==== The data ====
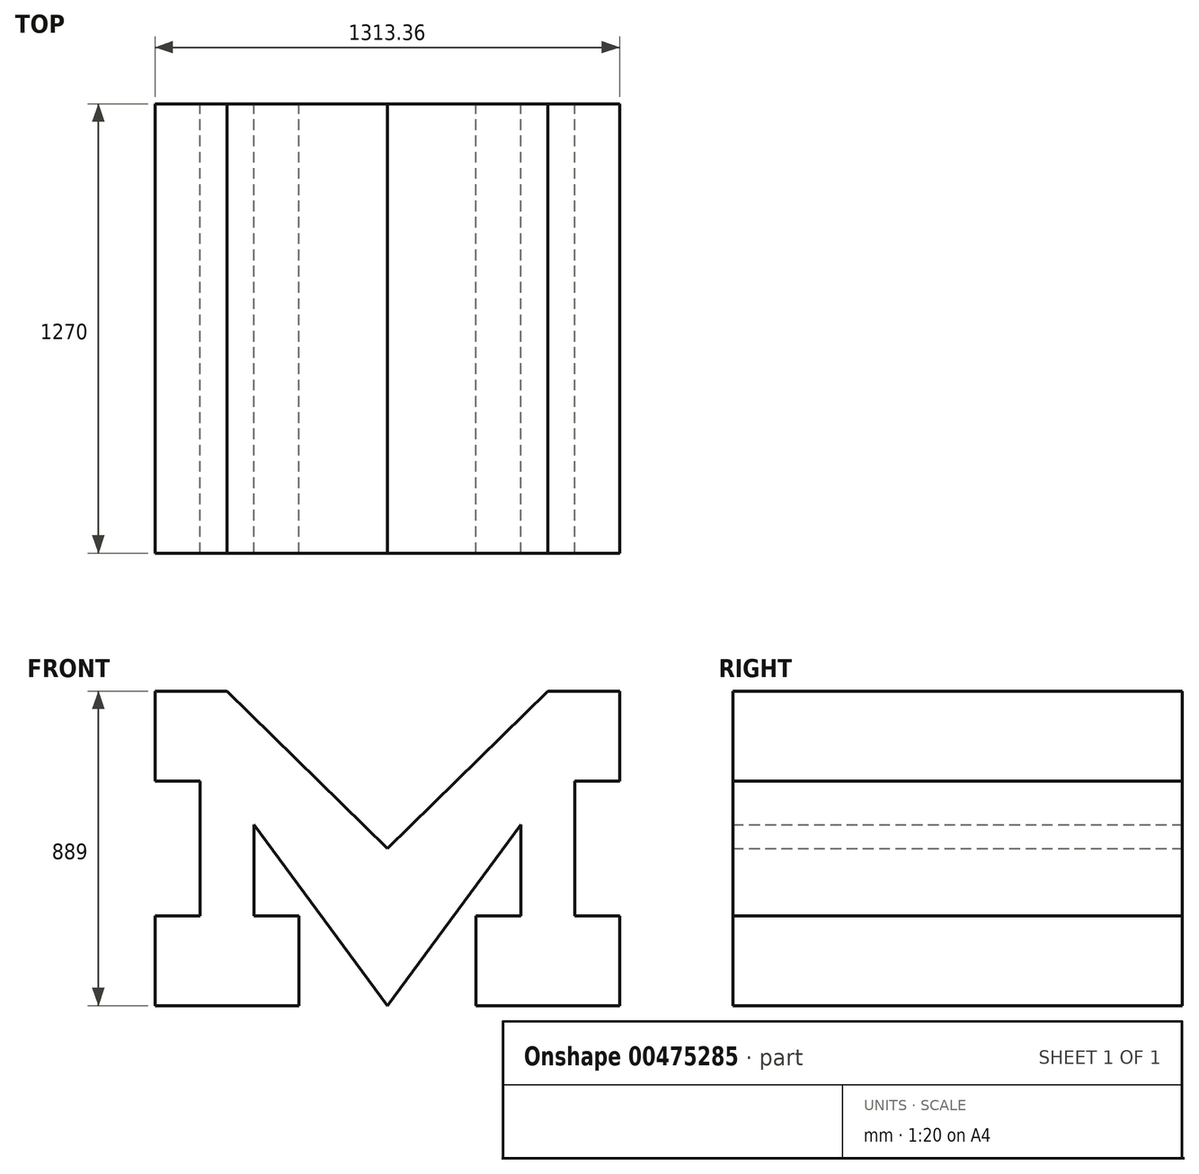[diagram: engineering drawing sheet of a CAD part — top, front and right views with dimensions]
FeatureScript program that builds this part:
annotation { "Feature Type Name" : "Feature", "Feature Type Description" : "" }
export const myFeature = defineFeature(function(context is Context, id is Id, definition is map)
    precondition{}
    {
        {
            var Q0;
            Q0=qCreatedBy(makeId("Front.planeOp"),FACE);
            var sketch = newSketch(context, id + "F0", { "sketchPlane" : qUnion([Q0])});
            skLineSegment(sketch, "E0", {"start": v(0, 0) * mm, "end": v(0, -254) * mm});
            skLineSegment(sketch, "E1", {"start": v(0, 0) * mm, "end": v(127, 0) * mm});
            skLineSegment(sketch, "E2", {"start": v(127, 0) * mm, "end": v(127, 381) * mm});
            skLineSegment(sketch, "E3", {"start": v(127, 381) * mm, "end": v(0, 381) * mm});
            skLineSegment(sketch, "E4", {"start": v(0, 381) * mm, "end": v(0, 635) * mm});
            skLineSegment(sketch, "E5", {"start": v(0, 635) * mm, "end": v(203.2, 635) * mm});
            skLineSegment(sketch, "E6", {"start": v(203.2, 635) * mm, "end": v(656.68, 190.5) * mm});
            skLineSegment(sketch, "E7", {"start": v(656.68, 190.5) * mm, "end": v(1110.16, 635) * mm});
            skLineSegment(sketch, "E8", {"start": v(1110.16, 635) * mm, "end": v(1313.36, 635) * mm});
            skLineSegment(sketch, "E9", {"start": v(1313.36, 635) * mm, "end": v(1313.36, 381) * mm});
            skLineSegment(sketch, "E10", {"start": v(1313.36, 381) * mm, "end": v(1186.36, 381) * mm});
            skLineSegment(sketch, "E11", {"start": v(1186.36, 381) * mm, "end": v(1186.36, 0) * mm});
            skLineSegment(sketch, "E12", {"start": v(1186.36, 0) * mm, "end": v(1313.36, 0) * mm});
            skLineSegment(sketch, "E13", {"start": v(1313.36, 0) * mm, "end": v(1313.36, -254) * mm});
            skLineSegment(sketch, "E14", {"start": v(1313.36, -254) * mm, "end": v(906.96, -254) * mm});
            skLineSegment(sketch, "E15", {"start": v(906.96, -254) * mm, "end": v(906.96, 0) * mm});
            skLineSegment(sketch, "E16", {"start": v(906.96, 0) * mm, "end": v(1033.96, 0) * mm});
            skLineSegment(sketch, "E17", {"start": v(0, -254) * mm, "end": v(406.4, -254) * mm});
            skLineSegment(sketch, "E18", {"start": v(406.4, -254) * mm, "end": v(406.4, 0) * mm});
            skLineSegment(sketch, "E19", {"start": v(406.4, 0) * mm, "end": v(279.4, 0) * mm});
            skLineSegment(sketch, "E20", {"start": v(279.4, 0) * mm, "end": v(279.4, 256.77) * mm});
            skLineSegment(sketch, "E21", {"start": v(279.4, 256.77) * mm, "end": v(656.68, -254) * mm});
            skLineSegment(sketch, "E22", {"start": v(656.68, -254) * mm, "end": v(1033.96, 256.77) * mm});
            skLineSegment(sketch, "E23", {"start": v(1033.96, 0) * mm, "end": v(1033.96, 256.77) * mm});
            skPoint(sketch, "E24.orphan", {"position": v(1705.97, -82.62) * mm});
            skSolve(sketch);
        }
        {
            var Q0;
            Q0=makeQuery(id+"F0.imprint","IMPRINT",FACE,{"disambiguationData":[TD([[makeQuery(id+"F0.imprint","IMPRINT",EDGE,{"derivedFrom":sQuery(id+"F0.wireOp",EDGE,"E0")}),1.0]])]});
            extrude(context, id + "F1", {"entities" : qUnion([Q0]), "depth" : 1270 * mm});
        }
        {
            var Q0;
            Q0=makeQuery(id+"F1.opExtrude","CAP_FACE",FACE,{"disambiguationData":[OSD([sQuery(id+"F0.wireOp",EDGE,"E0"),sQuery(id+"F0.wireOp",EDGE,"E1"),sQuery(id+"F0.wireOp",EDGE,"E2"),sQuery(id+"F0.wireOp",EDGE,"E3"),sQuery(id+"F0.wireOp",EDGE,"E4"),sQuery(id+"F0.wireOp",EDGE,"E5"),sQuery(id+"F0.wireOp",EDGE,"E6"),sQuery(id+"F0.wireOp",EDGE,"E7"),sQuery(id+"F0.wireOp",EDGE,"E8"),sQuery(id+"F0.wireOp",EDGE,"E9"),sQuery(id+"F0.wireOp",EDGE,"E10"),sQuery(id+"F0.wireOp",EDGE,"E11"),sQuery(id+"F0.wireOp",EDGE,"E12"),sQuery(id+"F0.wireOp",EDGE,"E13"),sQuery(id+"F0.wireOp",EDGE,"E14"),sQuery(id+"F0.wireOp",EDGE,"E15"),sQuery(id+"F0.wireOp",EDGE,"E16"),sQuery(id+"F0.wireOp",EDGE,"E17"),sQuery(id+"F0.wireOp",EDGE,"E18"),sQuery(id+"F0.wireOp",EDGE,"E19"),sQuery(id+"F0.wireOp",EDGE,"E20"),sQuery(id+"F0.wireOp",EDGE,"E21"),sQuery(id+"F0.wireOp",EDGE,"E22"),sQuery(id+"F0.wireOp",EDGE,"E23"),sQuery(id+"F0.wireOp",EDGE,"Ycggtqun-RqHU-E2Fw-Y1sm-pTJdw4BJe6Jy"),sQuery(id+"F0.wireOp",EDGE,"VWDA3aqO-UIMf-sc1t-O8xc-9r4w2ImlbvKs"),sQuery(id+"F0.wireOp",EDGE,"OmgMDpZF-kioa-Bf52-jSyy-pGYs9lKAcosx"),sQuery(id+"F0.wireOp",EDGE,"tW25DlYk-NjHI-qv15-xpUs-XIfaLt1uKQ1p"),sQuery(id+"F0.wireOp",EDGE,"xYvsOsNi-85YB-qdpP-rZNp-91wOdr0ip2OL"),sQuery(id+"F0.wireOp",EDGE,"FEHIJHZY-iBL7-kdCE-3utT-UHjxPACAErFX"),sQuery(id+"F0.wireOp",EDGE,"TxkYoBQH-2kOp-Keq0-FvYa-p1C1zGpfab65"),sQuery(id+"F0.wireOp",EDGE,"E6uRryqG-amo9-SpD8-eRnU-SkiqpyATr4sp"),sQuery(id+"F0.wireOp",EDGE,"6cY0sWJt-KYDD-AZsM-XU1X-NAewbp6VX7wl"),sQuery(id+"F0.wireOp",EDGE,"W1NF5q3V-bmqF-QHEj-PHrq-mUf3O4LDfjPr"),sQuery(id+"F0.wireOp",EDGE,"u1rdFMwK-hs08-9lsB-YBHy-rN7BjrniZlsi"),sQuery(id+"F0.wireOp",EDGE,"gMhjpy6Z-3B8p-vRTD-6MW3-Jpwr4mMAfb5Y"),sQuery(id+"F0.wireOp",EDGE,"y1hykI3G-auOh-XrAX-9B3k-iYST2KBckpKt"),sQuery(id+"F0.wireOp",EDGE,"one9VTzk-Xx7D-7QxG-iOQ4-78fDnyphVgjG"),sQuery(id+"F0.wireOp",EDGE,"f3e7634b-f378-468a-8b80-8a703135b415.trimOffspring"),sQuery(id+"F0.wireOp",EDGE,"71cd03aa-3fee-4247-b15c-6ee50bb2f561.trimOffspring"),sQuery(id+"F0.wireOp",EDGE,"1BYYPYSb-kLjF-80AD-t62F-MXZffHe8nmo4"),sQuery(id+"F0.wireOp",EDGE,"nbwKhFeU-y6AE-1Np1-48NV-i6cAhhx3wPub"),sQuery(id+"F0.wireOp",EDGE,"OJTFekAj-eDgf-gTUp-jhBh-ovC4k33bbO7G"),sQuery(id+"F0.wireOp",EDGE,"BiJaldLn-V6eN-w8Bl-PlWE-vpACy2zVtHDi"),sQuery(id+"F0.wireOp",EDGE,"nbstT7xV-FT98-HmZZ-TEtF-EeTJO0gOmy28"),sQuery(id+"F0.wireOp",EDGE,"rsMQdDwb-ueJ6-M1X3-kr8D-n3YNuH0Klxk9"),sQuery(id+"F0.wireOp",EDGE,"GRlNaebA-g64c-AMkB-KpcY-n7cV6gkGRlpf"),sQuery(id+"F0.wireOp",EDGE,"DXrTfXUj-baOd-Qkwp-kKs8-oUT0yVRDsint"),sQuery(id+"F0.wireOp",EDGE,"d6NYjkRM-gYBd-Walh-HvPQ-sGymGjAHPOlC")])],"isStart":true});
            extrude(context, id + "F2", {"entities" : qUnion([Q0]), "operationType" : NewBodyOperationType.ADD, "oppositeDirection" : true, "depth" : 127 * mm});
        }
        {
            var Q0;
            Q0 = qSketchRegion(id + "F0", true);
            extrude(context, id + "F3", {"entities" : qUnion([Q0]), "operationType" : NewBodyOperationType.ADD, "depth" : 25.4 * mm});
        }
    });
====
**Requirements:** Please write out the lines above, from the very start through the line containing "var sketch = newSketch(context, id", leaving out the pictures.

**The solution:**
[diagram: engineering drawing sheet of a CAD part — top, front and right views with dimensions]
FeatureScript program that builds this part:
annotation { "Feature Type Name" : "Feature", "Feature Type Description" : "" }
export const myFeature = defineFeature(function(context is Context, id is Id, definition is map)
    precondition{}
    {
        {
            var Q0;
            Q0=qCreatedBy(makeId("Front.planeOp"),FACE);
            var sketch = newSketch(context, id + "F0", { "sketchPlane" : qUnion([Q0])});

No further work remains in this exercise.